◆ **Exercise**
Your task is to copy every line of the records below that contains "labels".

(Stored records)
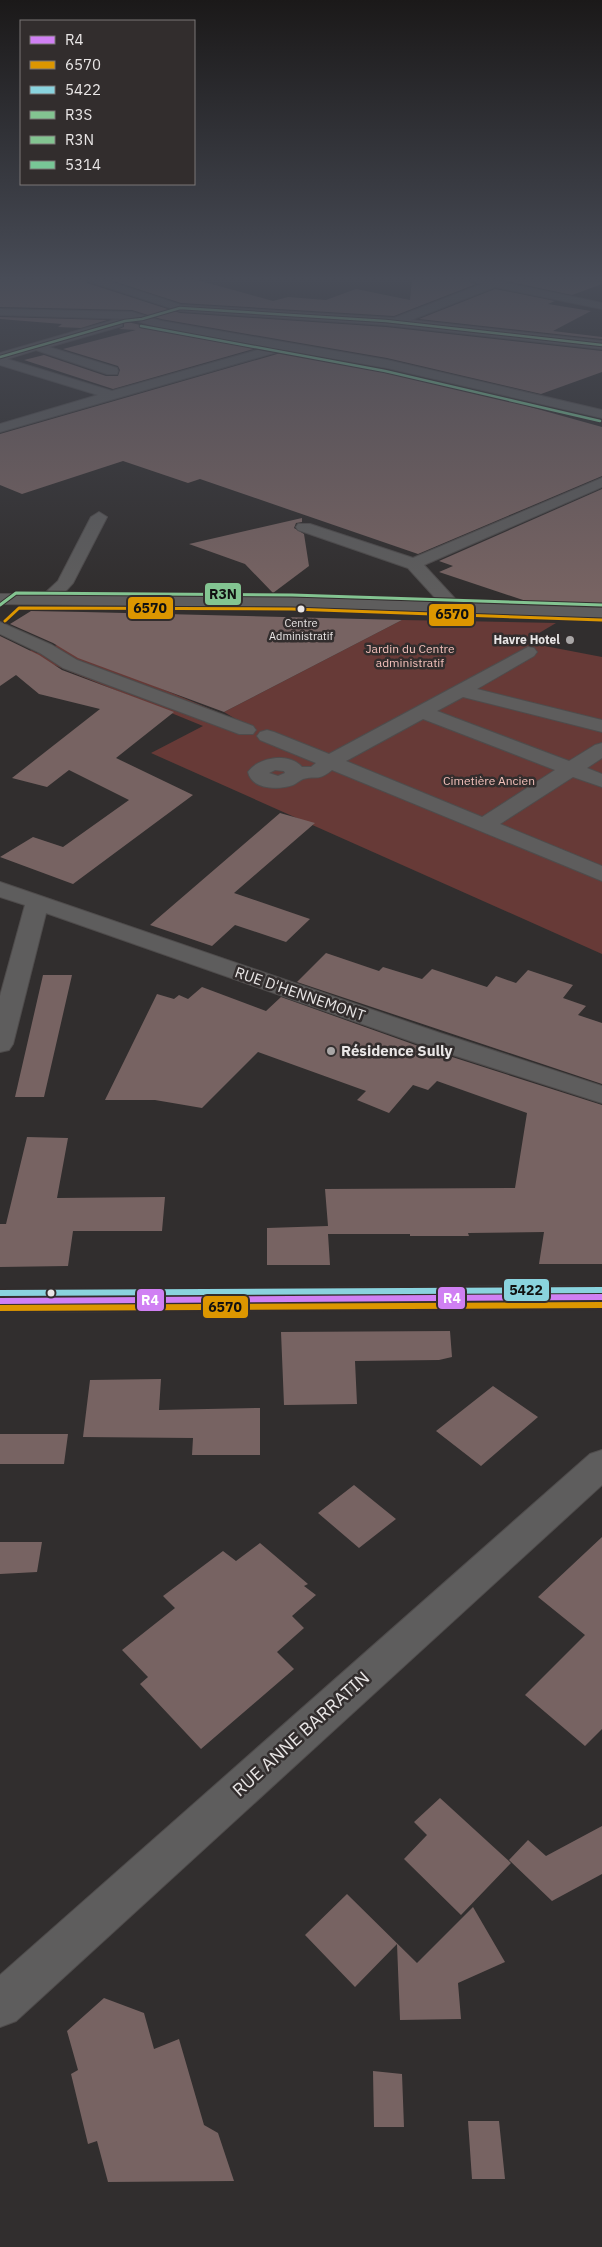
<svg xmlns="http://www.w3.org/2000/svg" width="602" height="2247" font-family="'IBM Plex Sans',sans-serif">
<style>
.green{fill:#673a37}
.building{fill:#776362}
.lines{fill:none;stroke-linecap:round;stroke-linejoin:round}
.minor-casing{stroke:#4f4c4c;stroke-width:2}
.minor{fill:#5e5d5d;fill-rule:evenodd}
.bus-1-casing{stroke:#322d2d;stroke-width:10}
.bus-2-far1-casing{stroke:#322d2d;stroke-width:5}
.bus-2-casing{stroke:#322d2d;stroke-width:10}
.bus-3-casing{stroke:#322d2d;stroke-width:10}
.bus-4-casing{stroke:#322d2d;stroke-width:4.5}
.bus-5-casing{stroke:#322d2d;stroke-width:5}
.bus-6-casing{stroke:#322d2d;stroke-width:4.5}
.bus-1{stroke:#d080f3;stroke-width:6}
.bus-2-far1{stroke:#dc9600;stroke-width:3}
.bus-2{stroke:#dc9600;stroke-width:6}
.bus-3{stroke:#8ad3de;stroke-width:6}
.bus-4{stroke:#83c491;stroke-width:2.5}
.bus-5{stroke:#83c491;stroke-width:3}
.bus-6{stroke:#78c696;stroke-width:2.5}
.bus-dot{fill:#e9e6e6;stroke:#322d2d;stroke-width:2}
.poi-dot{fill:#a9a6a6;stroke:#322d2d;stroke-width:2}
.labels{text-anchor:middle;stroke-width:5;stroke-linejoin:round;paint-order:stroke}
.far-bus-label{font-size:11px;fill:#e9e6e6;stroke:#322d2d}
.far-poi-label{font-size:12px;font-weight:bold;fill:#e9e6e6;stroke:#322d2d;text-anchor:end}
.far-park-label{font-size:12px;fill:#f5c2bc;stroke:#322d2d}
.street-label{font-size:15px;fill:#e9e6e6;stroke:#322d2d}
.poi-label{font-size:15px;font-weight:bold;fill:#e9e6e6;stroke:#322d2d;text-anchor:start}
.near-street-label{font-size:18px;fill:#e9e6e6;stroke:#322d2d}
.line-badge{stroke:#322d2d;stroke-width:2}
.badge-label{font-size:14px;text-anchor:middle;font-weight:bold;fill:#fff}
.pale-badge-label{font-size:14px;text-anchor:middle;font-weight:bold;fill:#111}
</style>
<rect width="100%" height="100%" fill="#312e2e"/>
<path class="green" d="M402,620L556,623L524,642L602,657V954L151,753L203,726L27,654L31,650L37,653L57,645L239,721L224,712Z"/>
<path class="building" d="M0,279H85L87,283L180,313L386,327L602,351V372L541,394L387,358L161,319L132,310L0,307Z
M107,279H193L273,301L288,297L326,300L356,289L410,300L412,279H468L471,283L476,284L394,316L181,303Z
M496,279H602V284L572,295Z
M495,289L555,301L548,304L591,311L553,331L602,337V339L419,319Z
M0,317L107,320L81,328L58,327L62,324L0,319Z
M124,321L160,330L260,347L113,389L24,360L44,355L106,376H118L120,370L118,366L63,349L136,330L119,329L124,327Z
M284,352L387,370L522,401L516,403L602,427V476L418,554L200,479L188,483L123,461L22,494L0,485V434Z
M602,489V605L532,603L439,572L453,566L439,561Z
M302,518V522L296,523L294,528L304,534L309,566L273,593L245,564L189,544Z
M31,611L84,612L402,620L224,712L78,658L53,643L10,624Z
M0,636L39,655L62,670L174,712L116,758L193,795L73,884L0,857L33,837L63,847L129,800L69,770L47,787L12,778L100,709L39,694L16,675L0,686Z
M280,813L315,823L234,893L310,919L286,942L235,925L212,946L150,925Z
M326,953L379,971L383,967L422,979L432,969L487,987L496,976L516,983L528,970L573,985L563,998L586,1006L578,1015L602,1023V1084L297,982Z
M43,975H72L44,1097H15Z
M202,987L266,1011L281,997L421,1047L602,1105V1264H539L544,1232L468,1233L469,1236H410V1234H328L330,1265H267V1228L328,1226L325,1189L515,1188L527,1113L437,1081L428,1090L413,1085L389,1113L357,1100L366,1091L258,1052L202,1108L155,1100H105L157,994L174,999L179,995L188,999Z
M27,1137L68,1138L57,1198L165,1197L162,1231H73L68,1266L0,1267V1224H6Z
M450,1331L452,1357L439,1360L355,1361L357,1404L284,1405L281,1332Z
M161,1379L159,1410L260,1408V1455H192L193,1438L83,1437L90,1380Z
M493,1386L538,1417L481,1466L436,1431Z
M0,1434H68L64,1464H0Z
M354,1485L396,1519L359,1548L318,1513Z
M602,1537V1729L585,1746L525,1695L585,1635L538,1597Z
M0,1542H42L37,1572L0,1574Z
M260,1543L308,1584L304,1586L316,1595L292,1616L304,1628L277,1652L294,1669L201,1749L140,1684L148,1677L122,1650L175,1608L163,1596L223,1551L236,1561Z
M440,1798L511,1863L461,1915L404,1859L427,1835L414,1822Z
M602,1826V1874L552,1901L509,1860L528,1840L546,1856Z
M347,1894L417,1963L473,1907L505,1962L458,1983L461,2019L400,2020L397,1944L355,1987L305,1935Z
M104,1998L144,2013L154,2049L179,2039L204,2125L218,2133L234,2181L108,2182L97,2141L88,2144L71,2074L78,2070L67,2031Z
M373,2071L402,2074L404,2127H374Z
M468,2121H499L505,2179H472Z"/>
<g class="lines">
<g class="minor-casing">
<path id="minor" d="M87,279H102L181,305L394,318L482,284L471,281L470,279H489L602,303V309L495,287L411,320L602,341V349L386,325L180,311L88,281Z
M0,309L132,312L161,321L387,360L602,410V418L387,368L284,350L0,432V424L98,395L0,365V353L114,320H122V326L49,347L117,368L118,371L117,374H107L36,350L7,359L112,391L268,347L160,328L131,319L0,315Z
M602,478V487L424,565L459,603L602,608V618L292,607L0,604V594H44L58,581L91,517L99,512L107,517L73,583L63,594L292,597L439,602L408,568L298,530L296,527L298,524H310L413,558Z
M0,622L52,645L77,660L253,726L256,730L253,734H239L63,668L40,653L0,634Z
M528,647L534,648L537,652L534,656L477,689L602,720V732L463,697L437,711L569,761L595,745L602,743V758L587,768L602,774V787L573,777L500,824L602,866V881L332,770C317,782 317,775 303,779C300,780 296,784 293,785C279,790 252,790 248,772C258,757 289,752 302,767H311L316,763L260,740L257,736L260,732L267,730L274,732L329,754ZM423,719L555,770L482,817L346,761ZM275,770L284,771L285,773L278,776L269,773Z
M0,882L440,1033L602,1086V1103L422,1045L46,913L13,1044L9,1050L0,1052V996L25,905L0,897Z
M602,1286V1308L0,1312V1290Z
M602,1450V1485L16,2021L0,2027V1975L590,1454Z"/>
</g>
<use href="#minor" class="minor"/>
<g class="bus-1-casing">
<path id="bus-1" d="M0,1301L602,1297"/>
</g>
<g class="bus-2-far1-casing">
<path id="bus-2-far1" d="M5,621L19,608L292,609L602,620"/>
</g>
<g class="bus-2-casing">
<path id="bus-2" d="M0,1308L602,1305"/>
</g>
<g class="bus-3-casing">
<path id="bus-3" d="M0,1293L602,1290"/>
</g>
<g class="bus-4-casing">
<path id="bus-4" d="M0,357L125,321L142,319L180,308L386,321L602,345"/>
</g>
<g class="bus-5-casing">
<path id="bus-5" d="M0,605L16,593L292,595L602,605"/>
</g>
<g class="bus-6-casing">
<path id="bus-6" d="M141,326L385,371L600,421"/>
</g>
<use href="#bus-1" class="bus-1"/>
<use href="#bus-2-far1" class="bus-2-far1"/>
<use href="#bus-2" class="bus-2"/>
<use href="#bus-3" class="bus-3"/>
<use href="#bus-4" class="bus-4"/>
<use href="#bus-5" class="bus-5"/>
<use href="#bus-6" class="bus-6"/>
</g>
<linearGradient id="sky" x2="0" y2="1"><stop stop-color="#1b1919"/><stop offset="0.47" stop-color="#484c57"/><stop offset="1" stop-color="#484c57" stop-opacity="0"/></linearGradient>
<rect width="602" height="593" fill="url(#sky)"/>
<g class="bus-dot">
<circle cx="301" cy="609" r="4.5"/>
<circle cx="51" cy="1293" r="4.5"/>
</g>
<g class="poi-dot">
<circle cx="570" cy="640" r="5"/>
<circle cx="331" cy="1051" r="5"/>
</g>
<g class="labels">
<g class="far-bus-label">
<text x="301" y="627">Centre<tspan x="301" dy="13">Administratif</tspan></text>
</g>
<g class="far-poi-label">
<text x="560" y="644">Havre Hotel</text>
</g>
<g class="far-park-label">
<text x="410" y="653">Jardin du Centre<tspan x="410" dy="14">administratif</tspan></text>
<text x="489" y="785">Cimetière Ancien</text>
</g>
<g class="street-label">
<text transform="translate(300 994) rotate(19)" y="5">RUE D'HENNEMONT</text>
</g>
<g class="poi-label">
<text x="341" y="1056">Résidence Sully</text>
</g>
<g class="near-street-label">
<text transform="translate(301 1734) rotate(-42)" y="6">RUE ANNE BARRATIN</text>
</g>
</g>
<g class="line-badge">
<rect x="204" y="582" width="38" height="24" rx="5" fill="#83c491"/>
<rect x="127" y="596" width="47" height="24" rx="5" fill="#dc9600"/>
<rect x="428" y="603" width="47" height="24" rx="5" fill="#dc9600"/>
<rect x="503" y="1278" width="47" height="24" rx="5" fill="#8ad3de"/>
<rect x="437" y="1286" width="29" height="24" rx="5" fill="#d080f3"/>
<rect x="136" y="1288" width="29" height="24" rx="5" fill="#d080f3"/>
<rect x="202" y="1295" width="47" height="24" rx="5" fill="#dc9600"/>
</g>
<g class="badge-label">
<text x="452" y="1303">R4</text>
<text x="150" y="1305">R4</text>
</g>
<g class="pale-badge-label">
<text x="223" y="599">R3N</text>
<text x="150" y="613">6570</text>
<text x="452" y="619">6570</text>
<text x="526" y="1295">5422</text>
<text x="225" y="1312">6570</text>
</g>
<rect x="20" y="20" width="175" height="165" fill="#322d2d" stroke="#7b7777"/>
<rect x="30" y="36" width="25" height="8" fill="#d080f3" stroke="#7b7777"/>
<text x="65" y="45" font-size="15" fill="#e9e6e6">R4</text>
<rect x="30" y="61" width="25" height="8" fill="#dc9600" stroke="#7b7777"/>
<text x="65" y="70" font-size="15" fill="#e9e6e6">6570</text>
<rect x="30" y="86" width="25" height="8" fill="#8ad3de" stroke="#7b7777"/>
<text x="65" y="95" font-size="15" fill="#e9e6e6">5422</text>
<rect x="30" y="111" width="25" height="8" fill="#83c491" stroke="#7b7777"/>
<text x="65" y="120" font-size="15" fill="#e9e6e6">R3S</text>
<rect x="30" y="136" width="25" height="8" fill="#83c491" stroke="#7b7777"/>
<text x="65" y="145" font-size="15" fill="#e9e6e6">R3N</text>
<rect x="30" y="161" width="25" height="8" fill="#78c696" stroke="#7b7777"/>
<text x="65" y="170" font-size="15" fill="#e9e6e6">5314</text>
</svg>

◆ **Response to this exercise**
.labels{text-anchor:middle;stroke-width:5;stroke-linejoin:round;paint-order:stroke}
<g class="labels">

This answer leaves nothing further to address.